Conheça as vovós grafiteiras

Idosos mostram que idade não quer dizer nada e espalham sua arte nas ruas em Portugal

Quem disse que idade é sinônimo de velhice? Esse é o estereótipo que o Lata 65, uma organização sem fins lucrativos de Portugal, vem tentando quebrar. O que antes era o símbolo de uma juventude criativa, agora é uma atividade comum entre jovens e idosos.

O projeto, da arquiteta Lara Seixo, ensina a técnica do grafite e motiva aposentados de 64 a 92 anos a deixarem suas artes nas ruas de Lisboa.

Tudo começa em uma oficina, onde eles se conhecem, aprendem sobre a história da arte de rua, algumas técnicas específicas e criam seus próprios stencils. Passado esse processo, os alunos saem as ruas, acompanhados de artistas, e procuram os locais mais degradados e sem cores, para cobrir com grafite os muros da cidade.

Com três anos de existência, o Lata 65 formou a primeira grafiteira: Luísa Cortesão, uma médica aposentada de 64 anos, que foi para o workshop por indicação da sua filha.
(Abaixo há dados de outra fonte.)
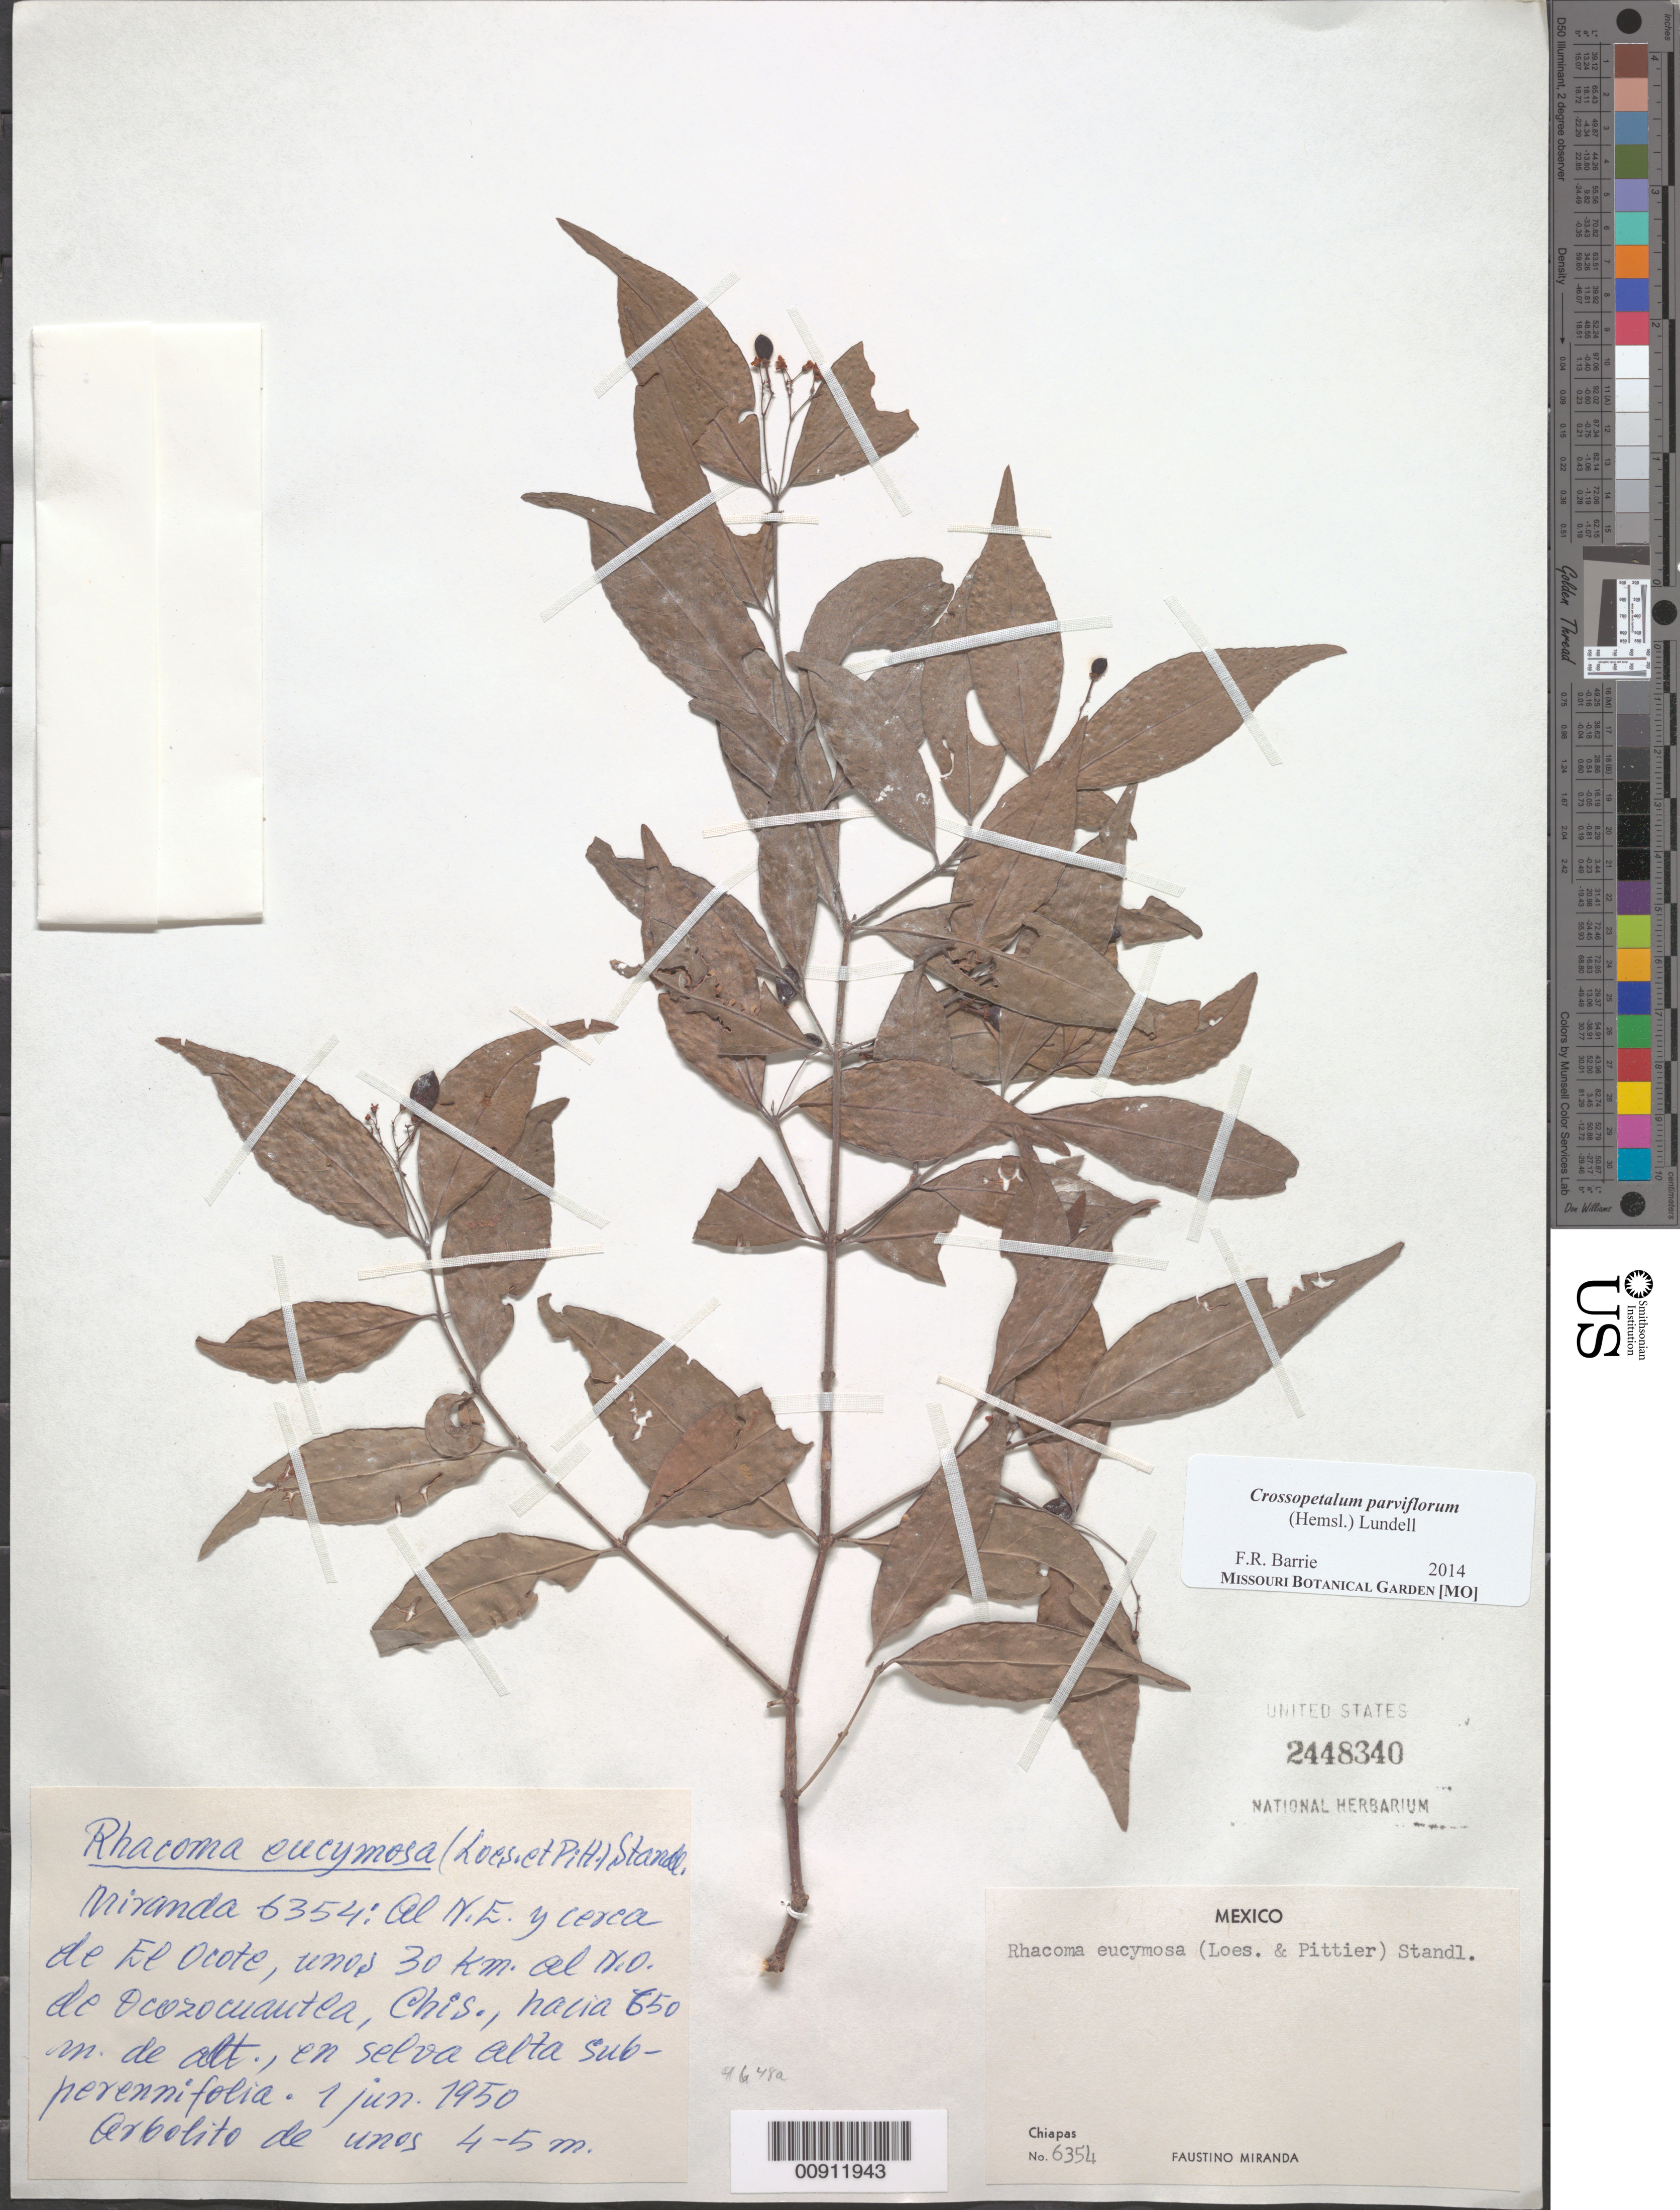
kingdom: Plantae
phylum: Tracheophyta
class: Magnoliopsida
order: Celastrales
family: Celastraceae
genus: Crossopetalum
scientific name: Crossopetalum parviflorum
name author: (Hemsl.) Lundell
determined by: Barrie, F. R.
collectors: Miranda G., F.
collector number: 6354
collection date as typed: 01 Jun 1950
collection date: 1950-06-01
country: Mexico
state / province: Chiapas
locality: Al N.E. y cerca de El Ocote, unos 30 km. al N.O. de Ocozocuautla, Chiapas.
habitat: En selva alta subperennifolia.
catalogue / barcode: US 2448340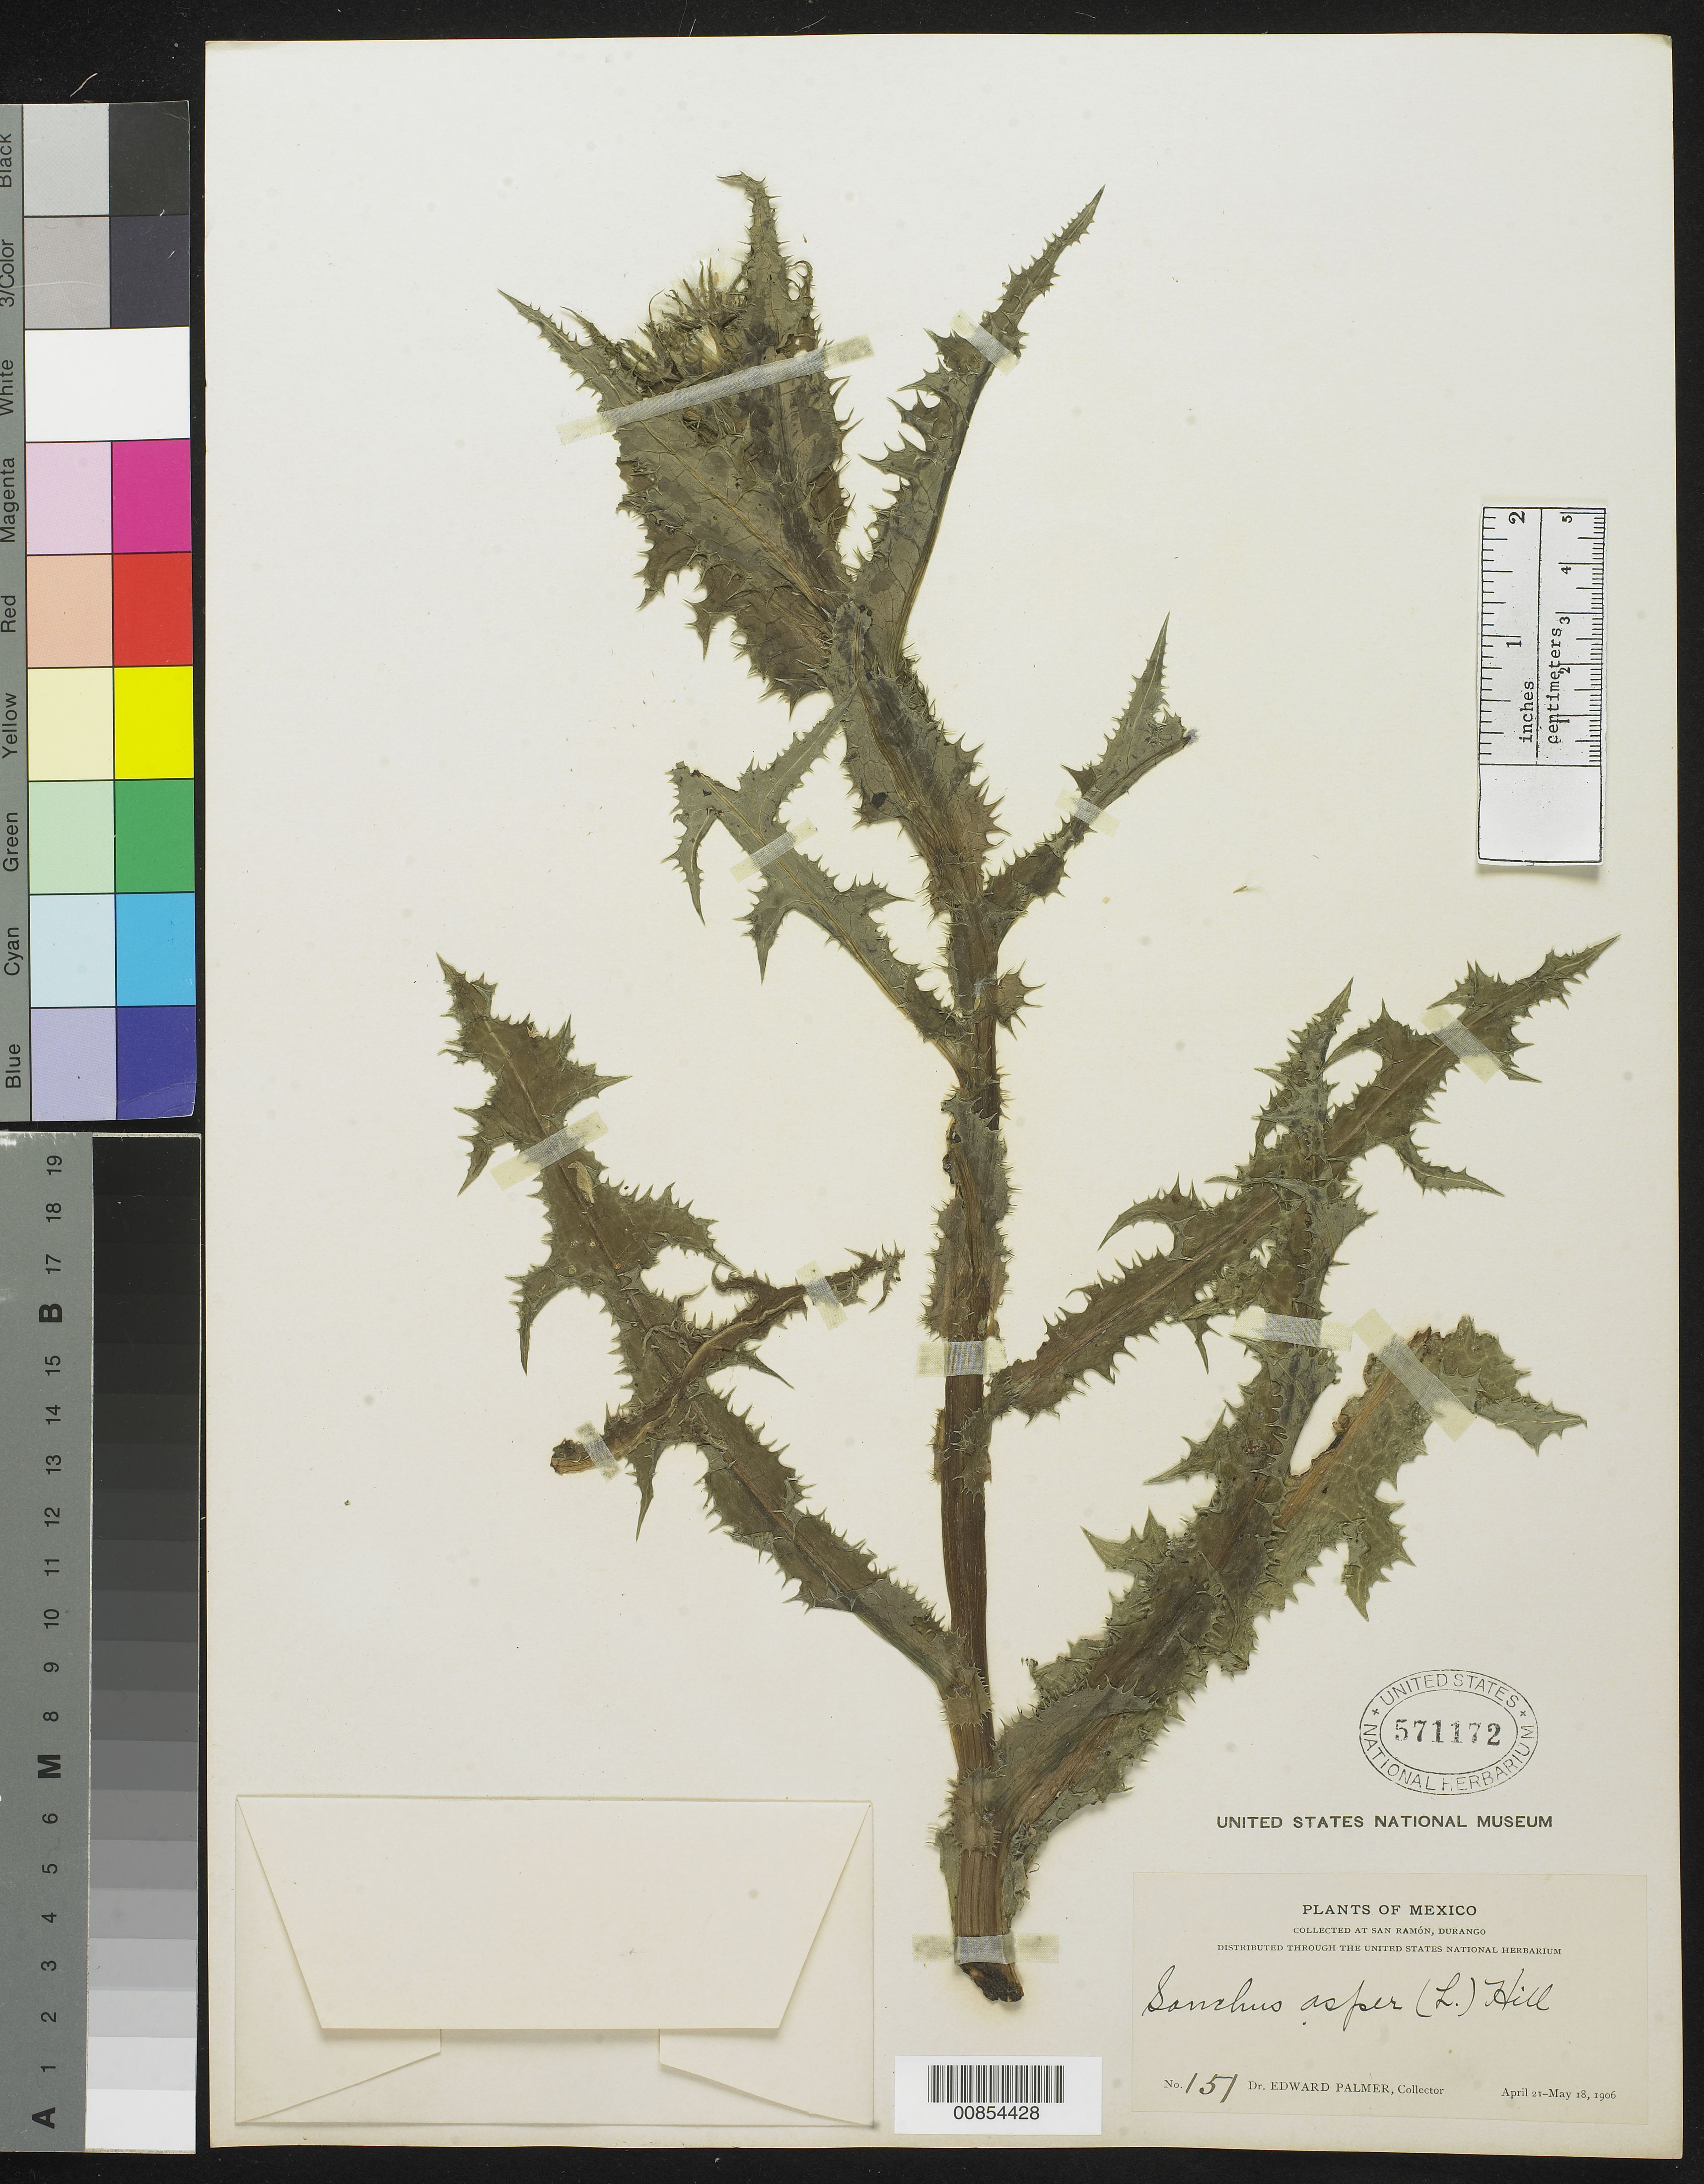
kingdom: Plantae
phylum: Tracheophyta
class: Magnoliopsida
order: Asterales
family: Asteraceae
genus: Sonchus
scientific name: Sonchus asper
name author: (L.) Hill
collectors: E. Palmer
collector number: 151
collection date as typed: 21 Apr 1906 to 18 May 1906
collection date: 1906-04-21/1906-05-18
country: Mexico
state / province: Durango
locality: San Ramón, Durango.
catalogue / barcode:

Ela assina sua arte como Armando, em homenagem ao seu falecido marido.

De acordo com a organização nas redes sociais, seu objetivo é conectar as gerações mais velhas e mias jovens através da arte, para ajudar os idosos a se envolverem em novas formas de arte contemporânea e, mais importante, para se divertirem.

E parece que eles estão fazendo um ótimo trabalho!